When the Consortium for Graduate Studies in Management was born 50 years ago, it was with the goal of increasing the representation of African Americans, Hispanic Americans and Native Americans in business schools and corporate management. That remains the goal today – and I’m so proud to work for a company that has been with them every step of the way.
The Consortium connects people, companies and institutions to foster a network of the country’s best students, leading MBA programs and corporate partners, including Fortune 500 companies. Only two companies, 3M and General Mills, have been with the Consortium steadily since 1966.
This year, we got to celebrate that milestone.

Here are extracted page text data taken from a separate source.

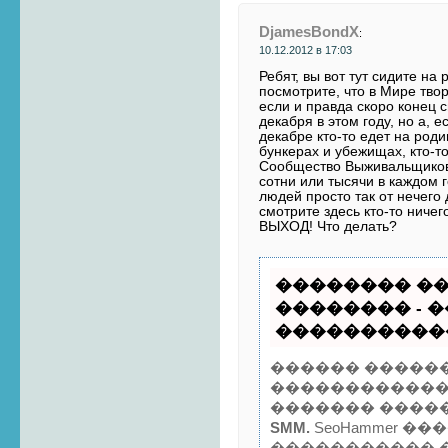
DjamesBondX
:
10.12.2012 в 17:03
Ребят, вы вот тут сидите на
посмотрите, что в Мире твор
если и правда скоро конец с
декабря в этом году, но а, 
декабре кто-то едет на роди
бункерах и убежищах, кто-т
Сообщество Выживальщиков,
сотни или тысячи в каждом 
людей просто так от нечего 
смотрите здесь кто-то ничег
ВЫХОД! Что делать?
�������� ��
�������� - 
����������� 
������ �����
������������
������� ����
SMM.
SeoHammer ��
����������� 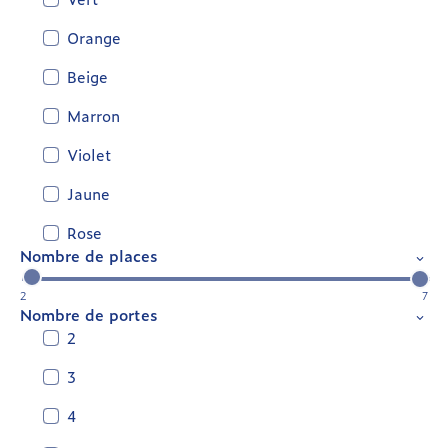
Orange
Beige
Marron
Violet
Jaune
Rose
Nombre de places
2
7
Nombre de portes
2
3
4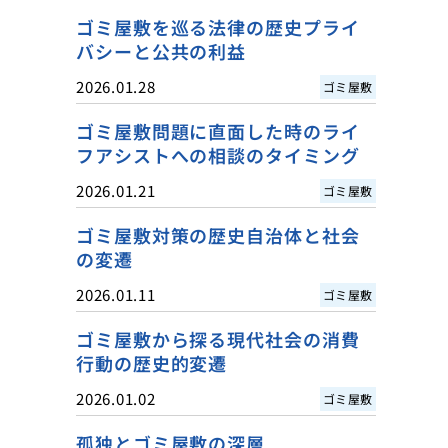
ゴミ屋敷を巡る法律の歴史プライ
バシーと公共の利益
2026.01.28
ゴミ屋敷
ゴミ屋敷問題に直面した時のライ
フアシストへの相談のタイミング
2026.01.21
ゴミ屋敷
ゴミ屋敷対策の歴史自治体と社会
の変遷
2026.01.11
ゴミ屋敷
ゴミ屋敷から探る現代社会の消費
行動の歴史的変遷
2026.01.02
ゴミ屋敷
孤独とゴミ屋敷の深層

Among all the career fairs, the mock interviews, the receptions and more – valuable in their own right – the moment that stood out most to me came during the 50th anniversary gala. Fred Harris, 3M’s first Consortium graduate and first African American VP, was met with a standing ovation from all 700 attendees.
Part of Fred’s role was to spend time this anniversary year looking ahead at what the next 50 years will bring. 3M and General Mills are supporting a new multidisciplinary undergraduate program designed to boost the number of underrepresented college undergraduates, which will mean more qualified applicants for graduate school.
It ties in with one of 3M’s 2025 sustainability goals: doubling the pipeline of diverse talent in management. Meeting so many students benefiting from the Consortium – just as I did – brought home for me that the goal is entirely worth the effort.